Japanese heavy metal magazine

Burrn! (バーン, Bān) is a monthly Japanese magazine for fans of heavy metal music, published since September 1984. It is the major publication on heavy metal music in the country. As of 2013, it is published by Shinko Music Entertainment in Tokyo. The magazine's content is in Japanese and largely focuses on Western artists, while the covers are predominantly in English.

==History==
Despite being a Japanese magazine, a Japanese musician was not featured on the cover of Burrn! until the January 2016 issue featured Akira Takasaki on its cover. This does not include the separate Burrn! Japan magazine, which was published for six volumes between 1987 and 1990 to focus on Japanese artists, before being revived in 2016. This has been said to have been the policy of Burrn!s editor-in-chief from 1984 to 1993, Kō Sakai.
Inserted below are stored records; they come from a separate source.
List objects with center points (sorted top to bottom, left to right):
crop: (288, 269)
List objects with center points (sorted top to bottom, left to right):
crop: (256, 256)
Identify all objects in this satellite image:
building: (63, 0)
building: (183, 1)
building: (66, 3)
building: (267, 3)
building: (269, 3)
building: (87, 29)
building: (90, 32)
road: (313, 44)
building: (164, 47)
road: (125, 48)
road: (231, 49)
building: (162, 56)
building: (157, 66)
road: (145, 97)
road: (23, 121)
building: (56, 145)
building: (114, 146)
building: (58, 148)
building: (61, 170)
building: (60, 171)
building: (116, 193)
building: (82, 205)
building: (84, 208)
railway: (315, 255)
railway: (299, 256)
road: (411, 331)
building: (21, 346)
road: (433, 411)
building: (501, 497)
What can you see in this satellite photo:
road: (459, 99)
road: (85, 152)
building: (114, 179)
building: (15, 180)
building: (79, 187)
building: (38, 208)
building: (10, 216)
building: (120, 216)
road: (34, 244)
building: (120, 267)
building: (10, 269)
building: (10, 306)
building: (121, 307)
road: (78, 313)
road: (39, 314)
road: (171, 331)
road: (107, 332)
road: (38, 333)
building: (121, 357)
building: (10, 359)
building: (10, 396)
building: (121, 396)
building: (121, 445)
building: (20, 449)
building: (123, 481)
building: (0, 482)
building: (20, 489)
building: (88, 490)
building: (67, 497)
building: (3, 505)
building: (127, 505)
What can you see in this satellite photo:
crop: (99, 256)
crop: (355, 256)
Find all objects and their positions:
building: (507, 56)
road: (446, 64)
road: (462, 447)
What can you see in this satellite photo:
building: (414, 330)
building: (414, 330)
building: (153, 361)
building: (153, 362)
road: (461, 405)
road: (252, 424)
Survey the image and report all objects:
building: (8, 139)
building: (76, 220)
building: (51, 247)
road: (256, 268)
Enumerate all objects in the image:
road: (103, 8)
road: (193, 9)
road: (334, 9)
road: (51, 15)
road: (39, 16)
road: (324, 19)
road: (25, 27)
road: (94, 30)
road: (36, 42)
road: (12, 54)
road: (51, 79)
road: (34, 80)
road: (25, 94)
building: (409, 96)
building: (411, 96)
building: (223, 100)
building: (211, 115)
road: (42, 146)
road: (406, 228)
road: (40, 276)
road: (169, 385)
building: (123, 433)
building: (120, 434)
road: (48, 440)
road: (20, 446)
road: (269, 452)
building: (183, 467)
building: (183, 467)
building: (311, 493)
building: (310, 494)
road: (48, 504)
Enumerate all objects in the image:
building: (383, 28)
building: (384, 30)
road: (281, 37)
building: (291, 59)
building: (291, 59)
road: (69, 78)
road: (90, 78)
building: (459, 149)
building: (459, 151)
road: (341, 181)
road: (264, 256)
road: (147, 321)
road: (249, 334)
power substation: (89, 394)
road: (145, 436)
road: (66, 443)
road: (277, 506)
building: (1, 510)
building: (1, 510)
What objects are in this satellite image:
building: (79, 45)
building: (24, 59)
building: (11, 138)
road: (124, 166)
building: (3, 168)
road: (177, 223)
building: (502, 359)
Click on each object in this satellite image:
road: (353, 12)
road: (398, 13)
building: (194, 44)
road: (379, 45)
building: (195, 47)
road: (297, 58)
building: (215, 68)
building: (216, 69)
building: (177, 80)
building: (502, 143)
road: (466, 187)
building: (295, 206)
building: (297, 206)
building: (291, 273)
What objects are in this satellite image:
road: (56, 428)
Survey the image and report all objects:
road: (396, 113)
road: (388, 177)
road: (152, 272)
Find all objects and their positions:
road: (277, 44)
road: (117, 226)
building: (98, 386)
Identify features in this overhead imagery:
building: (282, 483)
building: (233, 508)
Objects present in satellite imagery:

Burrn! has held a readers poll annually since its founding in 1984. In 2019, Mari Hamada become the first Japanese musician to top the vocalist category in the poll's 36 year history.

Mark Joseph documented the magazine's commercial influence through the example of American Christian metal band Stryper: critic Masa Itoh's positive review of their 1984 debut EP The Yellow and Black Attack, combined with airplay on his radio show, resulted in the band outselling Mötley Crüe, Bon Jovi, and other mainstream metal acts on Japanese charts, an outcome Joseph attributed directly to Itoh's standing as "the man who ruled the Japanese hard rock/metal scene."

Metallion is a special issue of Burrn! first published in 1986 before being suspended in 1991. It is now published irregularly since 1999.

In a now-infamous November 1985 review, Sakai gave Seikima-II's debut album, Seikima-II ~ Akuma ga Kitarite Heavy Metal, a rating of 0. For the next 35 years, the band did not have any contact with Burrn!. At the end of 2020, current editor-in-chief Kazuo Hirose went to a Seikima-II event and offered to interview them for the magazine. They were subsequently featured on the cover of and interviewed for the March 2021 issue.